Copy out every row below without its pictures, swapping "common name" for "vernacular name" wherever it occurs and leaving everything else unchanged.

Stored items from a collection
==*==

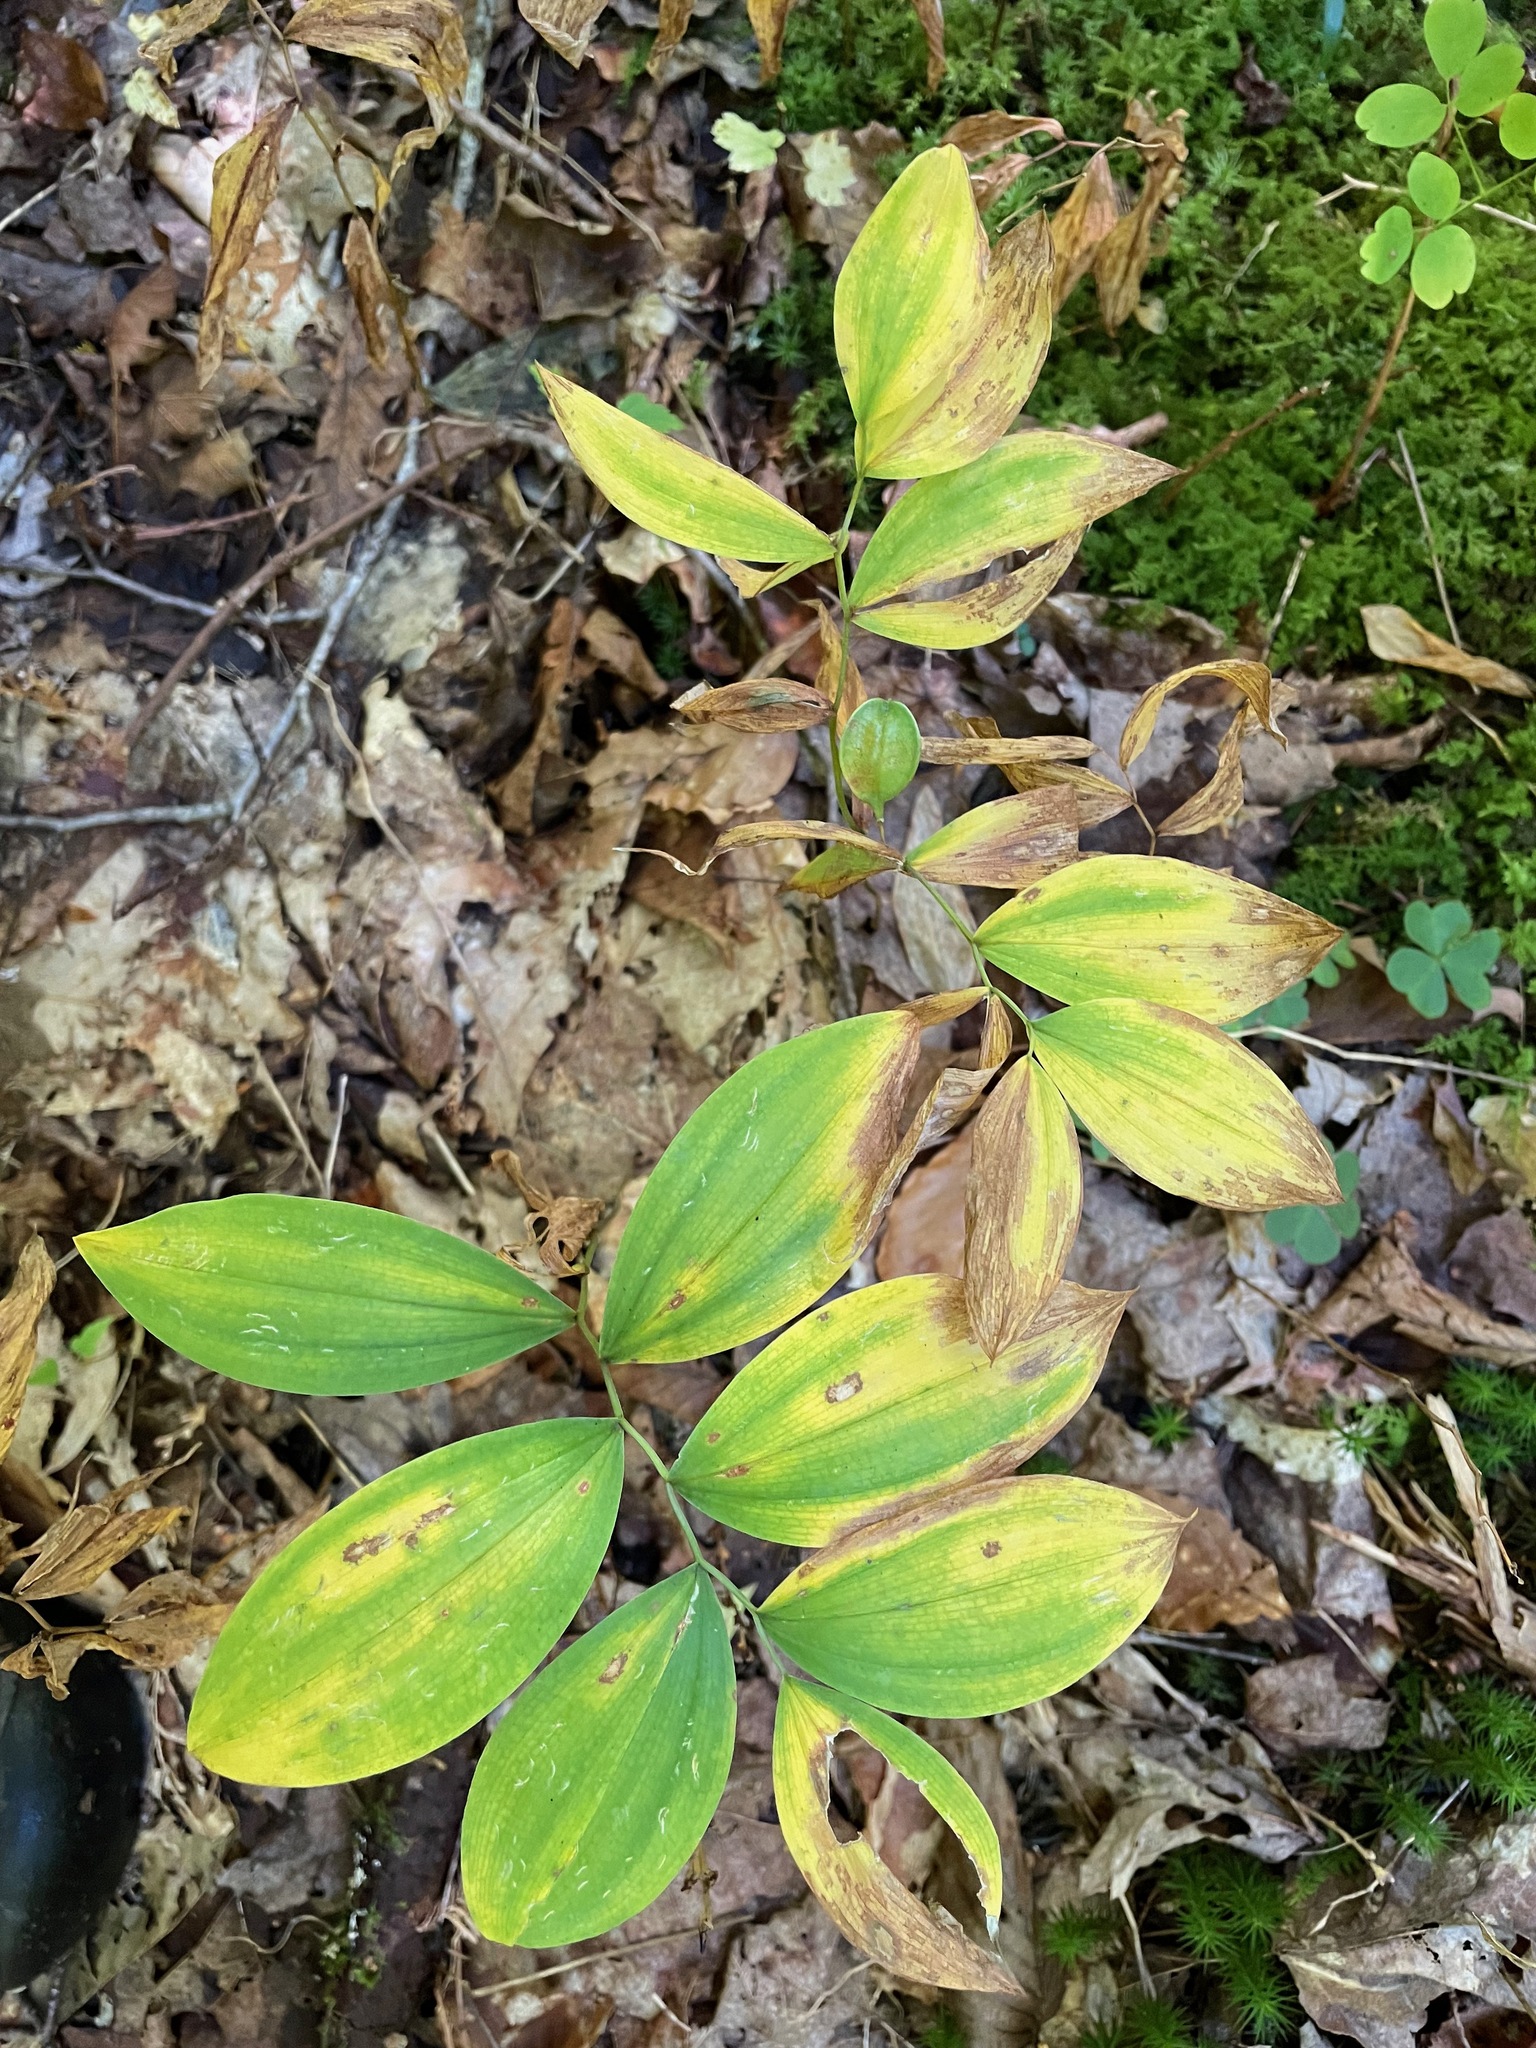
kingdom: Plantae
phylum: Tracheophyta
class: Liliopsida
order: Liliales
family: Colchicaceae
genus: Uvularia
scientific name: Uvularia sessilifolia
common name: Straw-lily
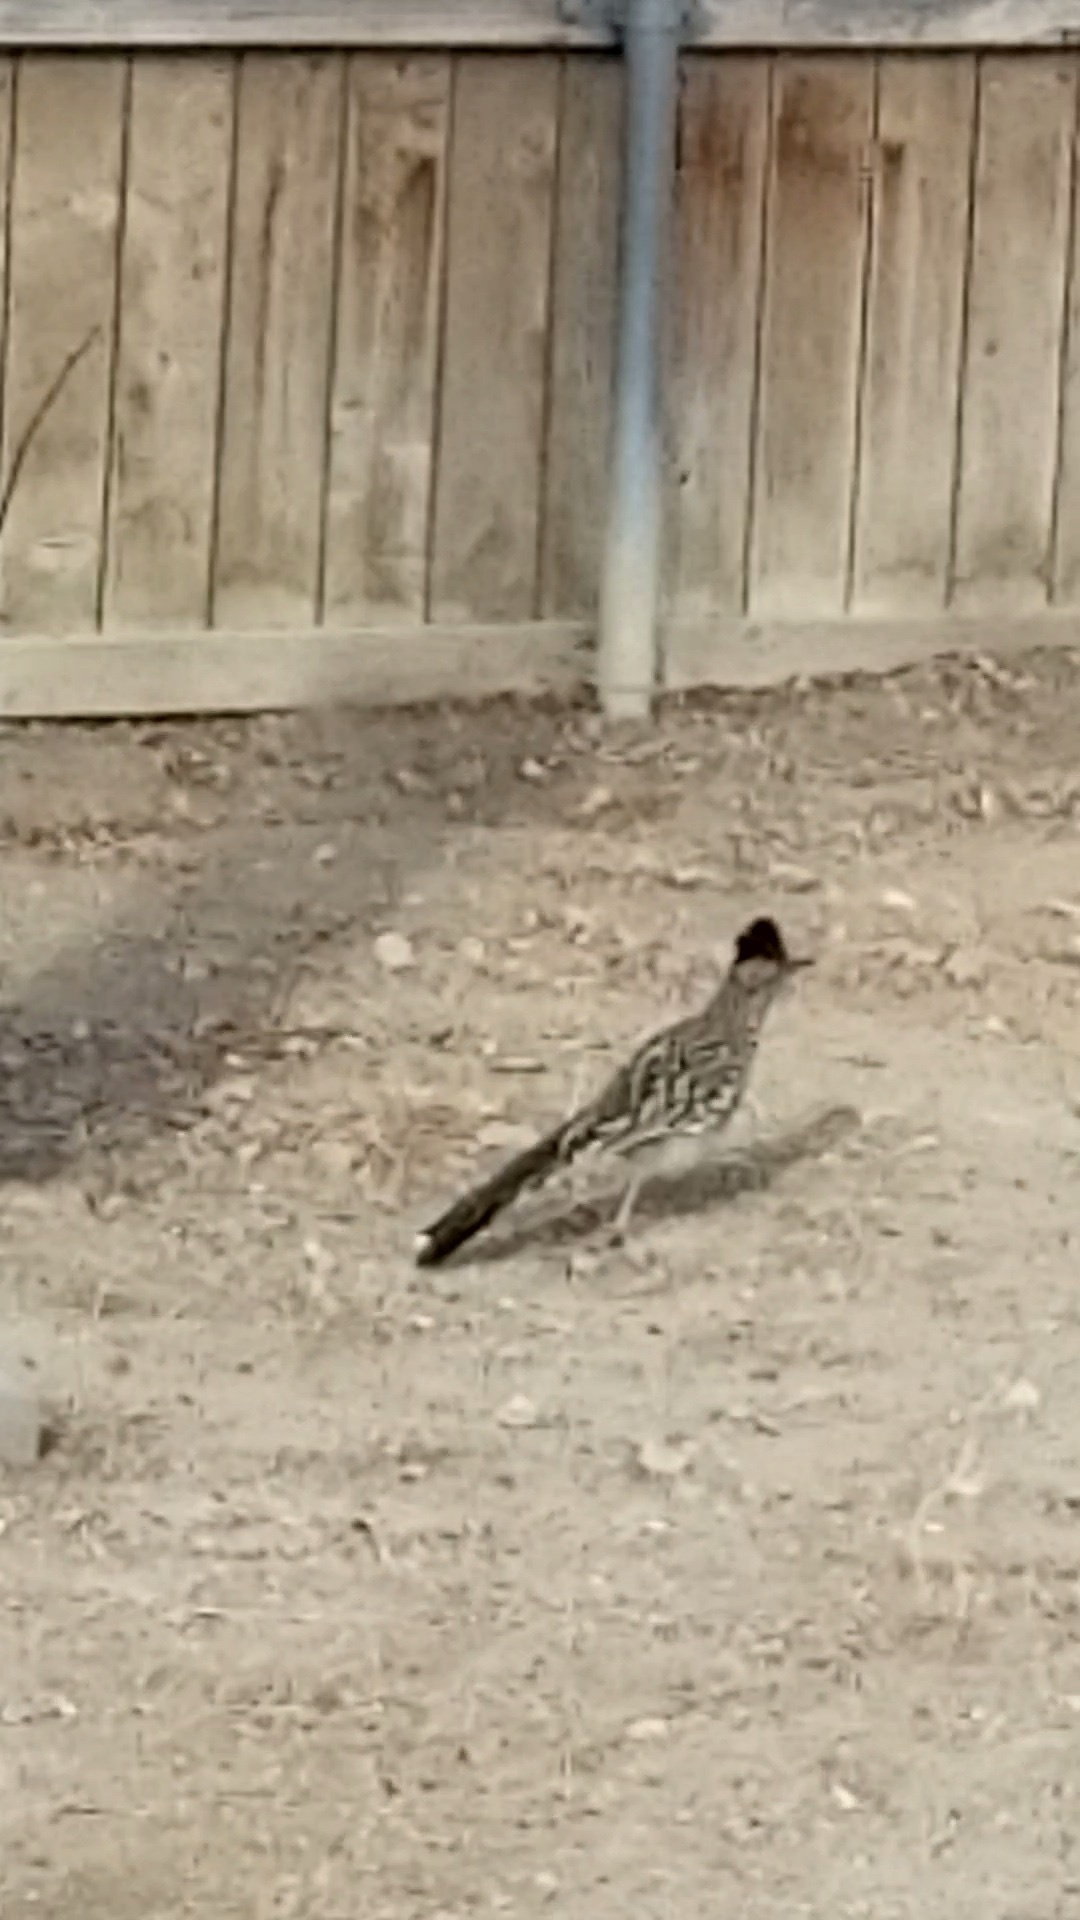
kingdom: Animalia
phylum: Chordata
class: Aves
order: Cuculiformes
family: Cuculidae
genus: Geococcyx
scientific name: Geococcyx californianus
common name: Greater roadrunner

==*==

▶ _FINAL RESULT_:
kingdom: Plantae
phylum: Tracheophyta
class: Liliopsida
order: Liliales
family: Colchicaceae
genus: Uvularia
scientific name: Uvularia sessilifolia
vernacular name: Straw-lily
kingdom: Animalia
phylum: Chordata
class: Aves
order: Cuculiformes
family: Cuculidae
genus: Geococcyx
scientific name: Geococcyx californianus
vernacular name: Greater roadrunner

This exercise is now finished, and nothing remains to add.